Millenary construction technique: cutting and carving solids

Stereotomy is based on the cutting and carving of solids in small portions, which when assembled in a certain order form a previously designed whole.

Millenary construction technique: cutting and carving solids
Ancient construction technique based on the cutting and carving of solids. Image by DEZALB from Pixabay

The great pre-Hispanic and New Spain constructions that we can still admire today, such as the Governor's Palace, Uxmal, and the pyramid of Chichen-Itza, in Yucatan; the city of Mitla and the convents of the Dominican order built-in Oaxaca, have been preserved thanks to a construction technique called stereotomy. This technique is based on the cutting and carving of solids in small portions, which when assembled in a certain order form a previously designed whole.

The use of stereotomy has allowed, at present, the rehabilitation and structural conservation of New Spain buildings, since thanks to this technique it has been possible to replace, with the same material, the missing pieces in the buildings. If a restorer follows the geometric constructive conditions, he can repair the damage of the buildings, even without using concrete or steel, only with a good cut of the stone.

The origin of this technique is linked to that of the man himself since this practice converted raw materials such as trees, stones, and clays into construction materials such as beams, posts, and partitions.

The basis of stereotomy lies in the use of structural geometry, that is, three-dimensional geometric figures, such as spheres, cubes, and triangles, among other shapes, which after carving acquire the characteristics of a complete figure, but formed by small pieces of a puzzle.

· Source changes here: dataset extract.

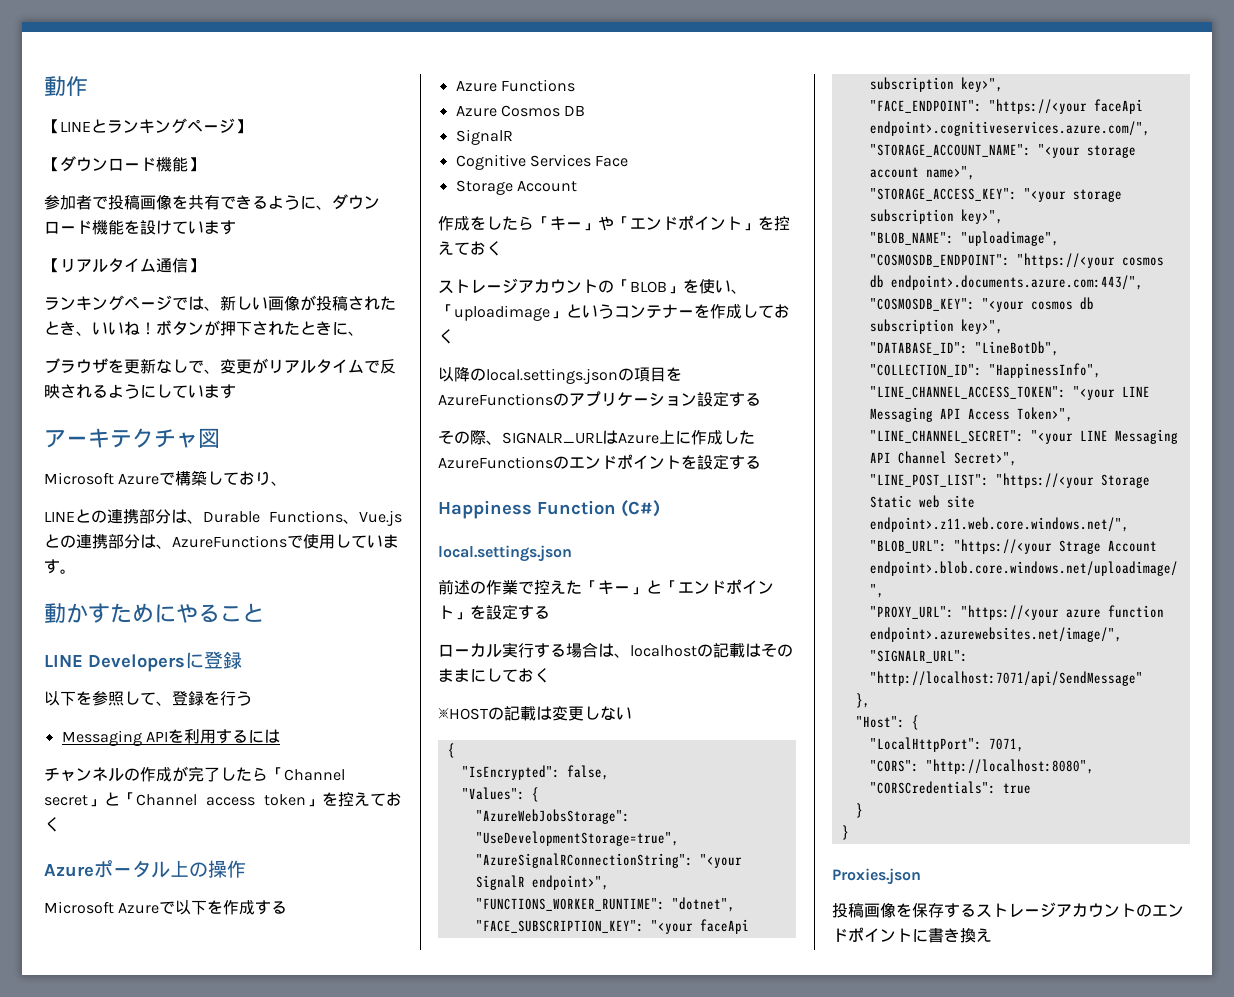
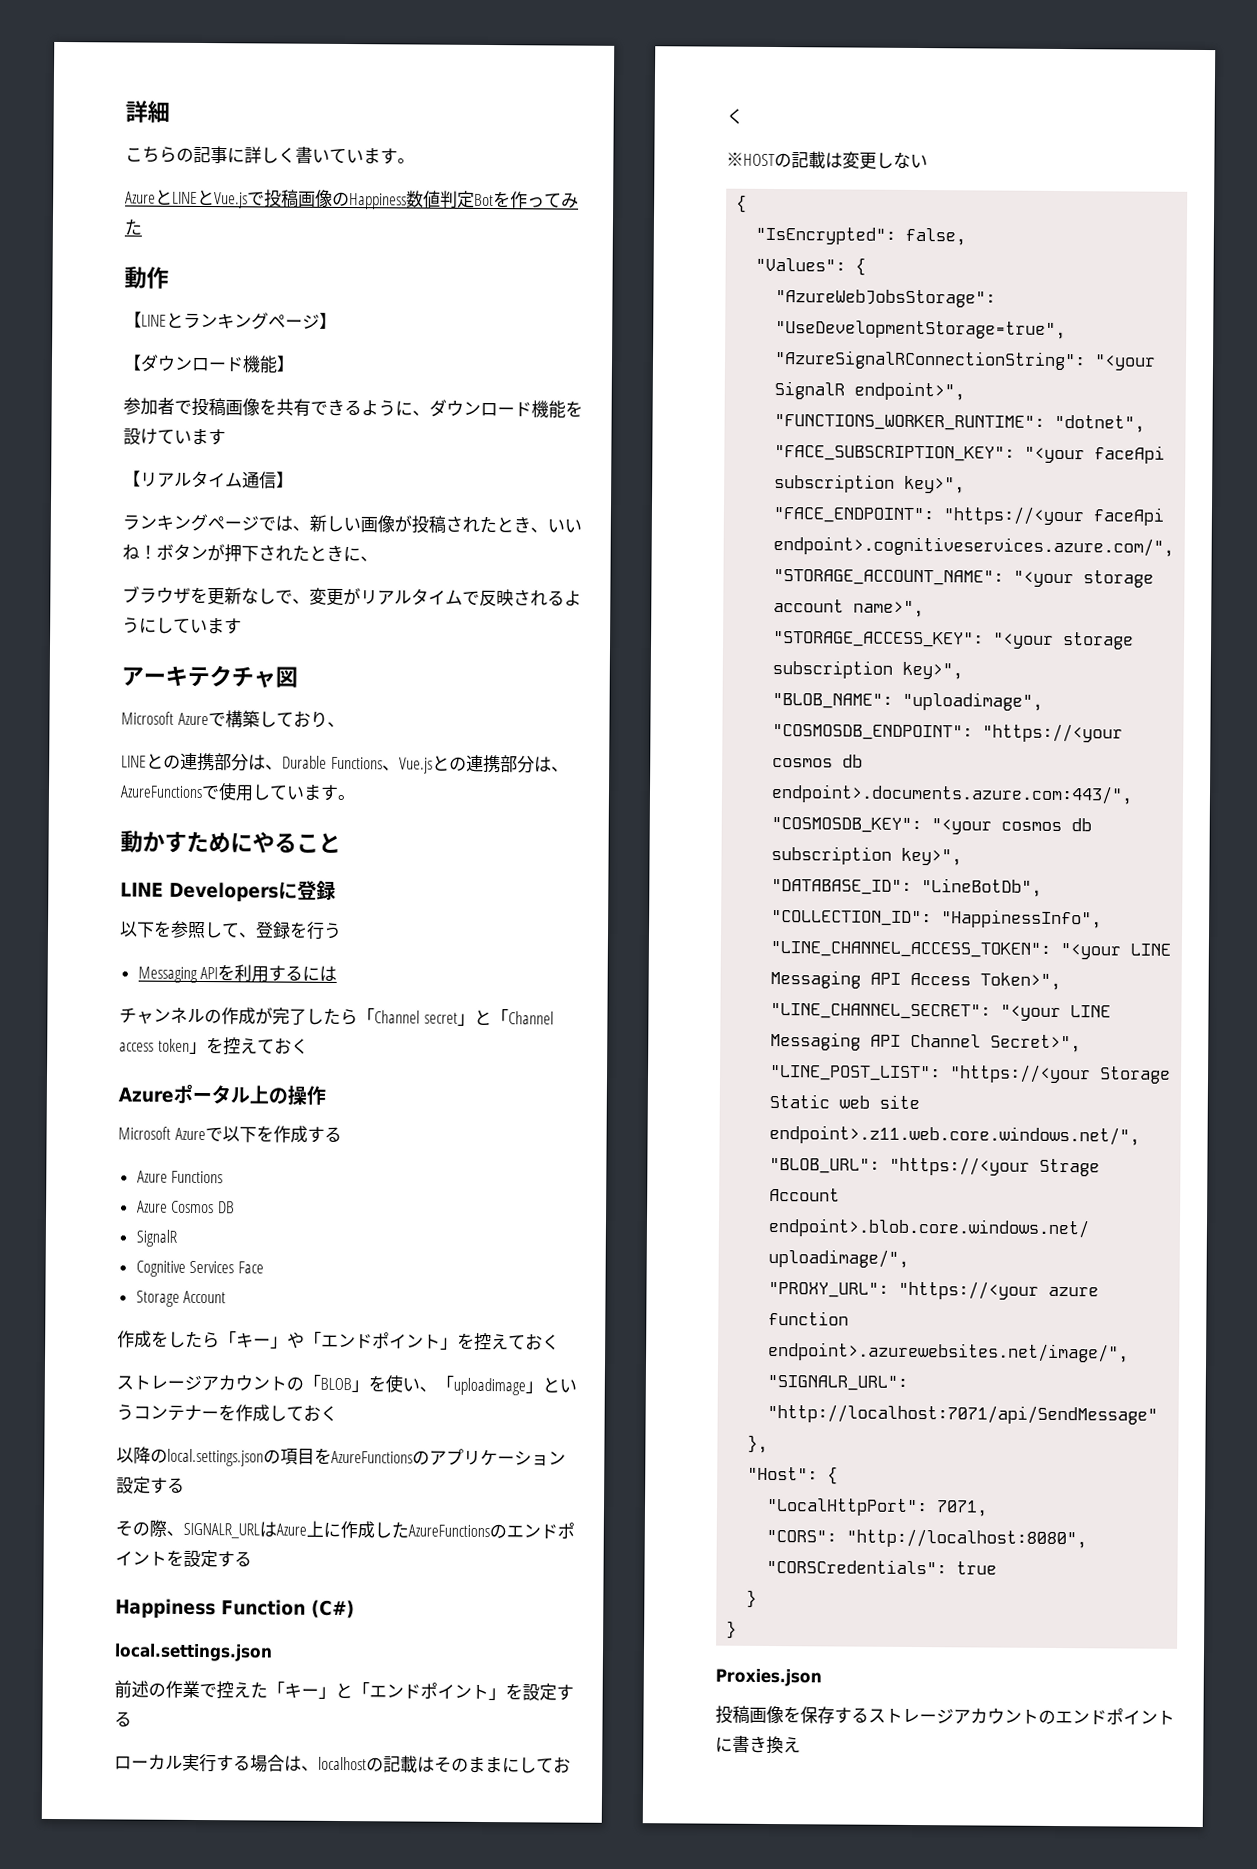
(44, 86) none -> [125,100,170,123] [125,145,415,165] [125,189,579,210] [124,218,142,236] 詳細 // こちらの記事に詳しく書いています。 // AzureとLINEとVue.jsで投稿画像のHappiness数値判定Botを作ってみた //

This technique was used in pre-Hispanic times. Although the pre-Columbians knew neither the wheel nor the lathe, they elaborated a geometric system, unknown until today, to be able to build their pyramids, palaces, tombs, and even monoliths.

Thus, it is discarded that this technique has been inherited from the Spaniards, because they in turn already used it before arriving at the Mesoamerican territory, that is to say, that a builder solved a problem, in the same way, no matter if he was in Tenochtitlan or Europe, because the reality implies the same solutions.

The Mayan temple of Kukulcan is a clear example of the use of stereotomy because the use of geometry is observed in each of the nine levels that make it up. In this castle, geometry was used to cover the embouchures of each of the stone sections, which is why the same direction and sense are observed.

The city of Mitla, in Oaxaca, was also built based on structural geometry, and that influence can be seen specifically in its facades ornamented with mosaics of fretwork of different designs framed by boards, elements that are part of the Zapotec tradition.

The greatest work of Mayan geometry can be seen in the observatory known as "El Caracol", where the high-precision cutting of the stones can be seen from the base, stairways, and especially in the curve, where the perfect arrangement of the ashlars achieved the construction of the dome that serves as its roof.

Another example of stereotomy is found in the carving of the tomb of Lord Pakal, where stone cuts are observed and elaborated with extraordinary millimetric precision; the same happens with the monoliths of Coyolxauhqui and Tlaloc.

The geometric cutting of the stones was not only a whim of the builders to give the shape of the buildings, but it also helped to maintain their stability, together with their height and geometric dimension. This technique has been present in all eras, but its greatest use was in the novo-Hispanic era when most of the temples were built for evangelization.

At that time, the friars who arrived in New Spain as missionaries also served as construction directors, so before setting sail they had to take a construction course where they were taught the secrets for the construction of domes, that is, the carving of solids or stereotomy, knowledge reserved for members of the construction guild.

In Spain, at least the knowledge for the construction of temples with domes was reserved for the older builders, who passed it by oral learning to those who were part of the guild and who swore not to divulge it. In New Spain, those in charge of building temples and convents were the most experienced indigenous people, who were only supervised by the friars.

Examples of this period include the convents of Santo Domingo Yanhuitlán, San Pedro, and San Pablo Teposcolula, in Oaxaca, and the Metropolitan Cathedral, in Mexico City. The stereotomy technique was also used for the creation of magnificent altarpieces, such as those found in Yanhuitlán and Coixtlahuaca, Oaxaca, hence its use in restoration is of utmost importance.